うちのクラブは本当に女性とおっさんだらけである。たぶんうちのクラブのゆるい雰囲気がなんとなくあうのであろう格闘技なんてやったことがないおっさんたち、「私リズム感ないです」「運動したことがありません」とか言う人もざらにいる。しかしリズム感がなくても運動経験がなくてもまわりを気にせずトレーニングに励める。ここではボクサーだからとか格闘技経験があると言うことはまったく問題にしない、中年や運動経験がない女性も堂々とトレーニングできる場がうちのクラブのモットーである。

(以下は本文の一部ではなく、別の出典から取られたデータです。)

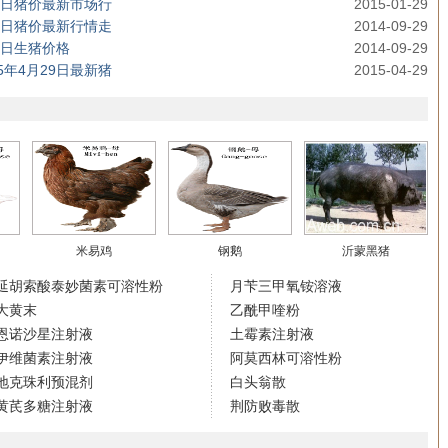
格今日猪价最新市场行
2015-01-29
格今日猪价最新行情走
2014-09-29
今日生猪价格
2014-09-29
5年4月29日最新猪
2015-04-29
米易鸡
钢鹅
沂蒙黑猪
延胡索酸泰妙菌素可溶性粉
月苄三甲氧铵溶液
大黄末
乙酰甲喹粉
恩诺沙星注射液
土霉素注射液
伊维菌素注射液
阿莫西林可溶性粉
地克珠利预混剂
白头翁散
黄芪多糖注射液
荆防败毒散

これは前にも書いたがフェミニズムの講演の中にこういう話があった。二人の女性ひとりは白人女性そしてもう一人は黒人女性。フェミニズムを主張する白人女性に黒人の女性がこう言った。「あなたは朝起きたら鏡に何が見える?」白人女性は言った「女性が見える」しかし黒人女性は言った「そこが問題である。なぜなら私が朝起きて鏡を見たら黒人が見える。人種とは私の目には見えるけれどもあなたの目には見えないものなの、それが特権というものよ」そして講演者は続けるもしあなた方が一瞬でも人種のことを考えることがなかったらそれは贅沢なことだ特権を持っている人にはそれが見えない。話はクラブの話になるが格闘技のクラブと言うのはどちらかと言うと男性社会で日本人で男性であると言うことはジムにおいては特権を持っている。まあ特権と言っても実社会とはまったく別の話であるが、しかし男性で日本人そして競技者であると言うことはすでにクラブにおいて特権を持っていると言っても過言ではないと思う。何が言いたいのかと言うとダイエットでも健康維持でも気軽に入ってこれると言うのであればもう少し勉強しろと言うことだ。おそらくクラブはジェンダーだけではなく年齢や能力の問題など様々なディスアドバンテージが(私は思っていないが)存在する。年配の女性が迷惑にならないようにトレーニングすると言う声を聞いてどう思うか?そんなことはない自由にやってくれと言うのは無神経な言葉のようにさえ聞こえるが、我々教える側はこの特権を外して相手のことを考えなくては本当の問題が見えてこない、このいろいろな立場の人たちが集まる群れを正しく公平に導いていくためには様々な問題や思いが見えていないと偏ったアウトロー中心の集団になると言うことだ。こんな小さい世界はたかだか知れているが、しかしクラブに属する人たちにとってはここに来たときはその世界の住人になる。私自身も一応日本人、競技者であった、そして男性であるので格闘技の世界ではこの特権を持っていると言ってもいいだろう。まあ男性であること以外は一応と言うカッコつきではあるが、それでもクラブでは特権を持った一人の人間である。ボーボワールと言う女性は女は女として生まれるのではなく女性になっていくのだと言うするどい言葉をのこしている。これは男性社会で女性が抑圧されているということを意味しているのだが、女性の立場さらによわいものに対して目を向けることはその集団がいかに社会的集団であるかと言うことを意味している。自分たちは楽しくやってます。と言う時その楽しくやっている自分たちとは誰のことか?よく考える必要はある。ここでは怒号をひびかせたり、裸でトレーニングをするのは禁止していると言うかそういうことをする雰囲気はない。それははっきりとは言えないがそれはジェンダー的なこともあって女性を軽んじてはいないから、そういうことが自然に起こってくるのだと思う。うちには体育会のようなルールや上下関係など存在しないが、しかしジェンダーや国籍や年齢を越えて平等にトレーニングできる社会的集団でありたいと願っている。